▸ **Given problem**: Show each line of the records that contains the string "FACE", copying every such line in full.

▸ **Records shown**:
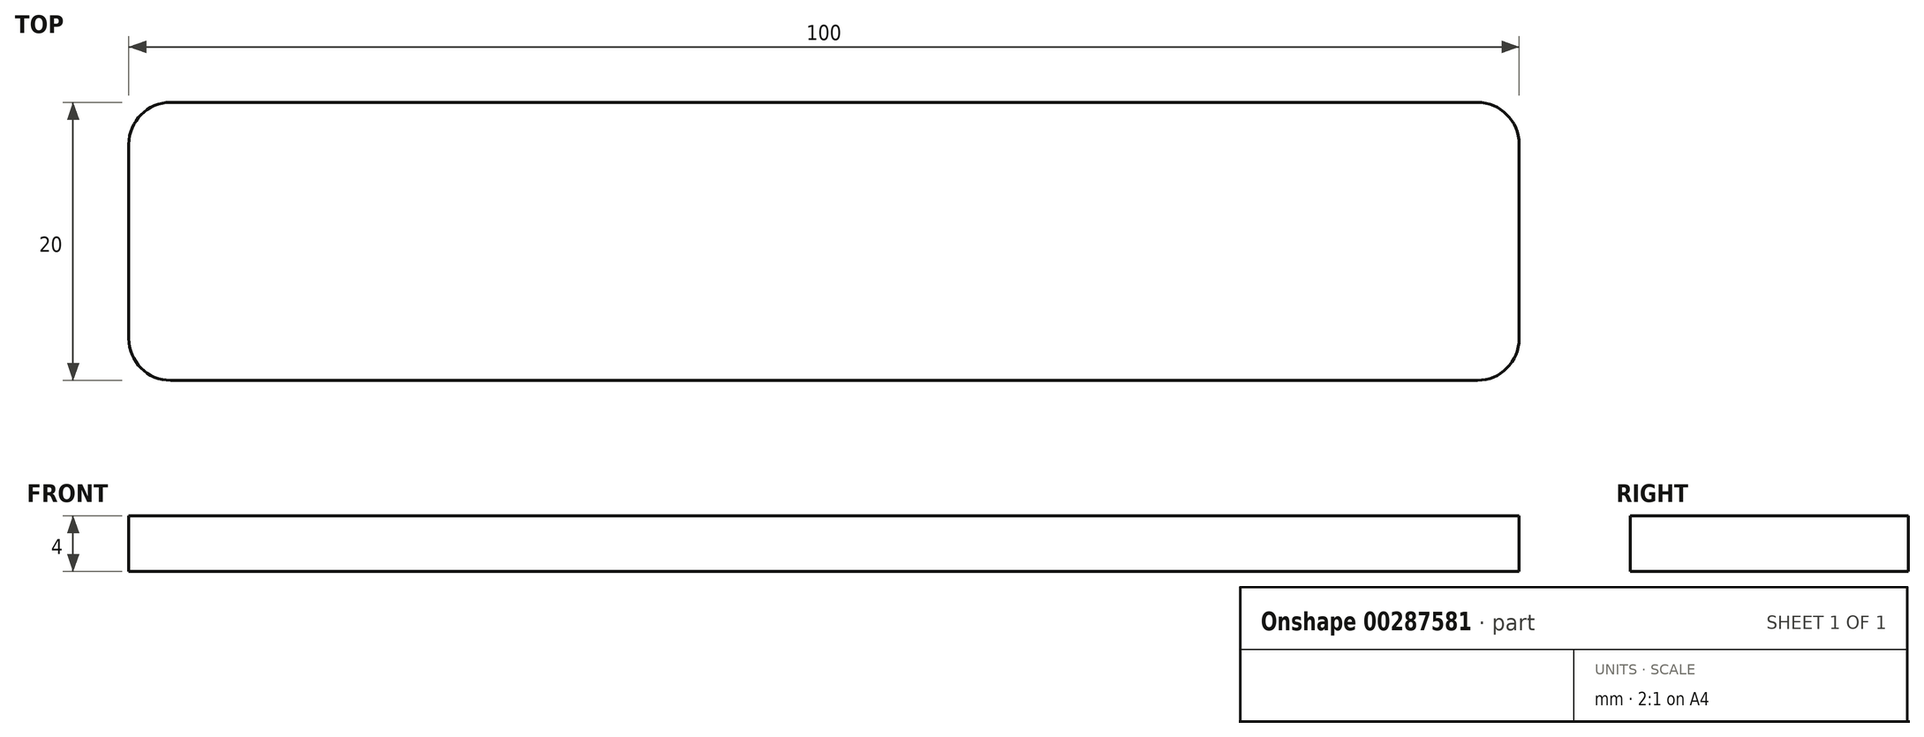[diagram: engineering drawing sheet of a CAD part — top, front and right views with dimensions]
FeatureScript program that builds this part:
annotation { "Feature Type Name" : "Feature", "Feature Type Description" : "" }
export const myFeature = defineFeature(function(context is Context, id is Id, definition is map)
    precondition{}
    {
        {
            var Q0;
            Q0=qCreatedBy(makeId("Top.planeOp"),FACE);
            var sketch = newSketch(context, id + "F0", { "sketchPlane" : qUnion([Q0])});
            skLineSegment(sketch, "E0.bottom", {"start": v(47, -10) * mm, "end": v(-47, -10) * mm});
            skLineSegment(sketch, "E0.top", {"start": v(47, 10) * mm, "end": v(-47, 10) * mm});
            skLineSegment(sketch, "E0.left", {"start": v(50, -7) * mm, "end": v(50, 7) * mm});
            skLineSegment(sketch, "E0.right", {"start": v(-50, -7) * mm, "end": v(-50, 7) * mm});
            skPoint(sketch, "E0.middle", {"position": v(0, 0) * mm});
            skPoint(sketch, "E1.visualSharp", {"position": v(-50, 10) * mm});
            skArc(sketch, "E1.filletArc", {"start": v(-47, 10) * mm, "mid": v(-49.12, 9.12) * mm, "end": v(-50, 7) * mm});
            skPoint(sketch, "E2.visualSharp", {"position": v(-50, -10) * mm});
            skArc(sketch, "E2.filletArc", {"start": v(-50, -7) * mm, "mid": v(-49.12, -9.12) * mm, "end": v(-47, -10) * mm});
            skPoint(sketch, "E3.visualSharp", {"position": v(50, -10) * mm});
            skArc(sketch, "E3.filletArc", {"start": v(47, -10) * mm, "mid": v(49.12, -9.12) * mm, "end": v(50, -7) * mm});
            skPoint(sketch, "E4.visualSharp", {"position": v(50, 10) * mm});
            skArc(sketch, "E4.filletArc", {"start": v(50, 7) * mm, "mid": v(49.12, 9.12) * mm, "end": v(47, 10) * mm});
            skSolve(sketch);
        }
        {
            var Q0;
            Q0=makeQuery(id+"F0.imprint","IMPRINT",FACE,{"disambiguationData":[TD([[makeQuery(id+"F0.imprint","IMPRINT",EDGE,{"derivedFrom":sQuery(id+"F0.wireOp",EDGE,"E0.bottom")}),-1.0]])]});
            extrude(context, id + "F1", {"entities" : qUnion([Q0]), "depth" : 4 * mm});
        }
    });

▸ **Response to the task**:
            Q0=qCreatedBy(makeId("Top.planeOp"),FACE);
            Q0=makeQuery(id+"F0.imprint","IMPRINT",FACE,{"disambiguationData":[TD([[makeQuery(id+"F0.imprint","IMPRINT",EDGE,{"derivedFrom":sQuery(id+"F0.wireOp",EDGE,"E0.bottom")}),-1.0]])]});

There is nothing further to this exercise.